*** TASK MATERIAL Section Begins ***

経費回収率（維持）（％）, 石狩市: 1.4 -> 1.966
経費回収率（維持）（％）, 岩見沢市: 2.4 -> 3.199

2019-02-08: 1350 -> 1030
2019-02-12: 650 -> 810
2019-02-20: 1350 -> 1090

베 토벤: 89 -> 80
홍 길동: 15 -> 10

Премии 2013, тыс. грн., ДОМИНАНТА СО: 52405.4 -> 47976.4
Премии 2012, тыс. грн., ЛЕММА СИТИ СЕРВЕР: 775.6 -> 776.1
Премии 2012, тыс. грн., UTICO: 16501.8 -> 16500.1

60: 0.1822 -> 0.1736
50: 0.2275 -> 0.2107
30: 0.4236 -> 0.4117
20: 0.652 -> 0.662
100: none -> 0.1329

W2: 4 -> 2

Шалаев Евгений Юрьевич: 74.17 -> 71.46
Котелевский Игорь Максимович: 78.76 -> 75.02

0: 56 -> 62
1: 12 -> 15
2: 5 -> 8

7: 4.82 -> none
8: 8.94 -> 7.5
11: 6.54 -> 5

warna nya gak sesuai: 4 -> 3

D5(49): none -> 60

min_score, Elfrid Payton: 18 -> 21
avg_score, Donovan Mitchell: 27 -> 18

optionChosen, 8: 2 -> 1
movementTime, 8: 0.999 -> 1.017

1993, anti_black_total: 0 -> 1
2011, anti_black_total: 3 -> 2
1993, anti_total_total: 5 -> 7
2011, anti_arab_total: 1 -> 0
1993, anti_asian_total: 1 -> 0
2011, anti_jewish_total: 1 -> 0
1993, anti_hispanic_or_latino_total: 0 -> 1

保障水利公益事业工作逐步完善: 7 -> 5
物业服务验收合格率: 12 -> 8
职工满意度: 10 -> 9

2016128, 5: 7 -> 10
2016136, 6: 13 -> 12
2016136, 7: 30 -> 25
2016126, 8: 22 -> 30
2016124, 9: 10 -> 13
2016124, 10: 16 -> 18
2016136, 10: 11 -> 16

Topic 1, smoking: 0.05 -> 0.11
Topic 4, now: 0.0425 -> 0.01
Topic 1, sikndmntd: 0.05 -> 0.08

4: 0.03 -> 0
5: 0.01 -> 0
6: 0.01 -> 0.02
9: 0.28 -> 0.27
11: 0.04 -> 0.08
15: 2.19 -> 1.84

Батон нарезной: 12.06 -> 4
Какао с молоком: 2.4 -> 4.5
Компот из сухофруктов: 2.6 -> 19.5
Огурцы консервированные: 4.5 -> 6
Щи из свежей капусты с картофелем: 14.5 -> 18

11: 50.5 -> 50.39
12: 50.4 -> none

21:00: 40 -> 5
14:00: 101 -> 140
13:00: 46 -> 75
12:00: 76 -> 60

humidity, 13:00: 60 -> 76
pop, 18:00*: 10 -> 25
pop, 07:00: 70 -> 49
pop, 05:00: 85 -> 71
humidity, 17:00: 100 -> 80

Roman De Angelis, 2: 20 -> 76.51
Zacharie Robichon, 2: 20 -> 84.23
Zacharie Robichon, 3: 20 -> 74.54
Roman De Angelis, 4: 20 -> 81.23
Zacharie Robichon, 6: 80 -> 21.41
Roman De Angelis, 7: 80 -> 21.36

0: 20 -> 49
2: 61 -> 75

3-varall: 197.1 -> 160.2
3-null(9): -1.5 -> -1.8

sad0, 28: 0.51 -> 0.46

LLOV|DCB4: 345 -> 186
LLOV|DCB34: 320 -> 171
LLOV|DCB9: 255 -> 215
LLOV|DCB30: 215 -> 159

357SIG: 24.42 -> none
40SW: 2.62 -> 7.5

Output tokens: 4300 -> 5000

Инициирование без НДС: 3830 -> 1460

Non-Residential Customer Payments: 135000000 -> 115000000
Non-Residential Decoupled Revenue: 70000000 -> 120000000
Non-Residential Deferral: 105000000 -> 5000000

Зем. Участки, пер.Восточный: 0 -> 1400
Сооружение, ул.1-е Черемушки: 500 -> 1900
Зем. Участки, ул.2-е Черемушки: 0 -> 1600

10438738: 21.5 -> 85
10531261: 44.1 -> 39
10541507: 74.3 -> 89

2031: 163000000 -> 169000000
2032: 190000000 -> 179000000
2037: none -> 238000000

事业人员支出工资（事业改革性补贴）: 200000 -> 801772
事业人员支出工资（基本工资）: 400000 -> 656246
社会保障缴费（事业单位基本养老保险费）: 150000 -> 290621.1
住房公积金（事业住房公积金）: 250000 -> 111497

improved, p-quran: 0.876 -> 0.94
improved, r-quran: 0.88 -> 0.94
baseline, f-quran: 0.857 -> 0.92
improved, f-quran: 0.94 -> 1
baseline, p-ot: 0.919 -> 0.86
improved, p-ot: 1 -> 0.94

*** TASK MATERIAL Section Ends ***

(WORK REQUIRED):
An exact, complete copy of the records is the expected answer.

(SOLUTION TO THIS TASK):
経費回収率（維持）（％）, 石狩市: 1.4 -> 1.966
経費回収率（維持）（％）, 岩見沢市: 2.4 -> 3.199

2019-02-08: 1350 -> 1030
2019-02-12: 650 -> 810
2019-02-20: 1350 -> 1090

베 토벤: 89 -> 80
홍 길동: 15 -> 10

Премии 2013, тыс. грн., ДОМИНАНТА СО: 52405.4 -> 47976.4
Премии 2012, тыс. грн., ЛЕММА СИТИ СЕРВЕР: 775.6 -> 776.1
Премии 2012, тыс. грн., UTICO: 16501.8 -> 16500.1

60: 0.1822 -> 0.1736
50: 0.2275 -> 0.2107
30: 0.4236 -> 0.4117
20: 0.652 -> 0.662
100: none -> 0.1329

W2: 4 -> 2

Шалаев Евгений Юрьевич: 74.17 -> 71.46
Котелевский Игорь Максимович: 78.76 -> 75.02

0: 56 -> 62
1: 12 -> 15
2: 5 -> 8

7: 4.82 -> none
8: 8.94 -> 7.5
11: 6.54 -> 5

warna nya gak sesuai: 4 -> 3

D5(49): none -> 60

min_score, Elfrid Payton: 18 -> 21
avg_score, Donovan Mitchell: 27 -> 18

optionChosen, 8: 2 -> 1
movementTime, 8: 0.999 -> 1.017

1993, anti_black_total: 0 -> 1
2011, anti_black_total: 3 -> 2
1993, anti_total_total: 5 -> 7
2011, anti_arab_total: 1 -> 0
1993, anti_asian_total: 1 -> 0
2011, anti_jewish_total: 1 -> 0
1993, anti_hispanic_or_latino_total: 0 -> 1

保障水利公益事业工作逐步完善: 7 -> 5
物业服务验收合格率: 12 -> 8
职工满意度: 10 -> 9

2016128, 5: 7 -> 10
2016136, 6: 13 -> 12
2016136, 7: 30 -> 25
2016126, 8: 22 -> 30
2016124, 9: 10 -> 13
2016124, 10: 16 -> 18
2016136, 10: 11 -> 16

Topic 1, smoking: 0.05 -> 0.11
Topic 4, now: 0.0425 -> 0.01
Topic 1, sikndmntd: 0.05 -> 0.08

4: 0.03 -> 0
5: 0.01 -> 0
6: 0.01 -> 0.02
9: 0.28 -> 0.27
11: 0.04 -> 0.08
15: 2.19 -> 1.84

Батон нарезной: 12.06 -> 4
Какао с молоком: 2.4 -> 4.5
Компот из сухофруктов: 2.6 -> 19.5
Огурцы консервированные: 4.5 -> 6
Щи из свежей капусты с картофелем: 14.5 -> 18

11: 50.5 -> 50.39
12: 50.4 -> none

21:00: 40 -> 5
14:00: 101 -> 140
13:00: 46 -> 75
12:00: 76 -> 60

humidity, 13:00: 60 -> 76
pop, 18:00*: 10 -> 25
pop, 07:00: 70 -> 49
pop, 05:00: 85 -> 71
humidity, 17:00: 100 -> 80

Roman De Angelis, 2: 20 -> 76.51
Zacharie Robichon, 2: 20 -> 84.23
Zacharie Robichon, 3: 20 -> 74.54
Roman De Angelis, 4: 20 -> 81.23
Zacharie Robichon, 6: 80 -> 21.41
Roman De Angelis, 7: 80 -> 21.36

0: 20 -> 49
2: 61 -> 75

3-varall: 197.1 -> 160.2
3-null(9): -1.5 -> -1.8

sad0, 28: 0.51 -> 0.46

LLOV|DCB4: 345 -> 186
LLOV|DCB34: 320 -> 171
LLOV|DCB9: 255 -> 215
LLOV|DCB30: 215 -> 159

357SIG: 24.42 -> none
40SW: 2.62 -> 7.5

Output tokens: 4300 -> 5000

Инициирование без НДС: 3830 -> 1460

Non-Residential Customer Payments: 135000000 -> 115000000
Non-Residential Decoupled Revenue: 70000000 -> 120000000
Non-Residential Deferral: 105000000 -> 5000000

Зем. Участки, пер.Восточный: 0 -> 1400
Сооружение, ул.1-е Черемушки: 500 -> 1900
Зем. Участки, ул.2-е Черемушки: 0 -> 1600

10438738: 21.5 -> 85
10531261: 44.1 -> 39
10541507: 74.3 -> 89

2031: 163000000 -> 169000000
2032: 190000000 -> 179000000
2037: none -> 238000000

事业人员支出工资（事业改革性补贴）: 200000 -> 801772
事业人员支出工资（基本工资）: 400000 -> 656246
社会保障缴费（事业单位基本养老保险费）: 150000 -> 290621.1
住房公积金（事业住房公积金）: 250000 -> 111497

improved, p-quran: 0.876 -> 0.94
improved, r-quran: 0.88 -> 0.94
baseline, f-quran: 0.857 -> 0.92
improved, f-quran: 0.94 -> 1
baseline, p-ot: 0.919 -> 0.86
improved, p-ot: 1 -> 0.94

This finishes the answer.